4. Abiprahaya

107 89 41
                                    

"Jika bukan karena Tuhan-ku, maka hidup ini mungkin akan penuh dengan rasa mengeluhku. Tapi aku yakin, Tuhan membawaku sejauh ini bukan untuk menderita selamanya. Hidup memang harus dijalani dan bersama Tuhan-ku aku melangkah dengan tertatih sembari tersenyum. Bukankah benar bahwa hidup ini ujian?"

_Adipati Varsha Abiprahaya_

~Happy Reading~

"Bunda."

Suara lirih itu hampir tidak terdengar seiring jatuhnya air hujan. Pilu, selalu saja seperti itu luka duka selalu dibarengi dengan hujan.

"Bunda, Abi datang. Maaf bunda, Abi tidak sekuat yang bunda harapkan."

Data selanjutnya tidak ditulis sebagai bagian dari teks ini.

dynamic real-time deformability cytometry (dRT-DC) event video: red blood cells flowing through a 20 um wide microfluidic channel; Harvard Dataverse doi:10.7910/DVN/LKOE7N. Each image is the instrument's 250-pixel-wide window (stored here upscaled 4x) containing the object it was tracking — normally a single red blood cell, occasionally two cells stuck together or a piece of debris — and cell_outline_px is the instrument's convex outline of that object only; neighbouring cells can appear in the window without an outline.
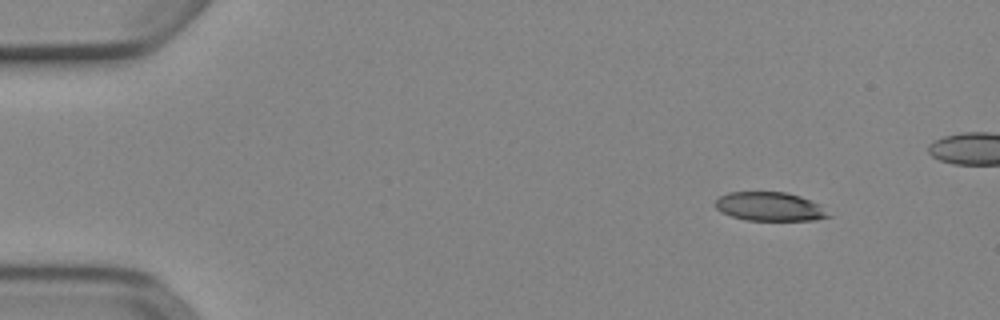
{"species": "Egyptian fruit bat (a non-hibernating species)", "species_latin": "Rousettus aegyptiacus", "temperature_condition": "cold", "stored_images_in_passage": 43, "camera_frame_rate_fps": 3000, "um_per_image_px": 0.085, "animal": {"sex": "female"}, "frame": {"image": 1, "passage_image": 1, "time_ms": 0.0, "image_size_px": [1000, 320], "cell_outline_px": [[832, 216], [816, 220], [744, 220], [720, 212], [716, 208], [716, 200], [720, 196], [728, 192], [784, 192], [800, 196], [820, 204]], "centroid_in_image_um": [65.44, 17.56], "position_along_channel_um": 19.6, "area_um2": 19.02}}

Pria dengan wajah yang masih terdapat bekas luka yang membiru, ia bersimpuh di depan batu nisan. Ia menunduk menahan sebuah cairan yang mambendung di pelupuk matanya. Tapi pertahannya runtuh, ia tidak mampu membendungnya. Air mata itu mengalir seiring air hujan yang kian membasahi wajahnya.

Suara tangisnya hampir tak terdengar, suara itu larut sahut menyahut dengan suara rintikan hujan.

Dingin, sepi dan lara menyatu menjadi sebuah cerita pilu dalam hujan deras di hari minggu ini.

"Bunda, kemana lagi Abi harus melangkah? Kemana lagi harus pergi agar rasa sakit ini usai? Bunda, darah ini tak kunjung berhenti menetes sejak kepergian bunda."

Adipati Varsha Abiprahaya, ia menyebut dirinya 'Abi' nama khusus dan nama istimewa dari sang ibunda untuk dirinya. Ia mendongak, menangadahkan wajahnya ke langit sambil menahan sesenggukan. Air hujan luruh semakin mengenai mukanya, rasanya sakit ketika tetesan demi tetesan air hujan mengenai wajahnya, namun sakit itu tidaklah sebanding dengan apa yang ada dipundaknya.

"BUNDAAA." Teriaknya, ia kembali menunduk menghadap ke bumi, berlutut sambil menahan tubuhnya yang hampir tumbang.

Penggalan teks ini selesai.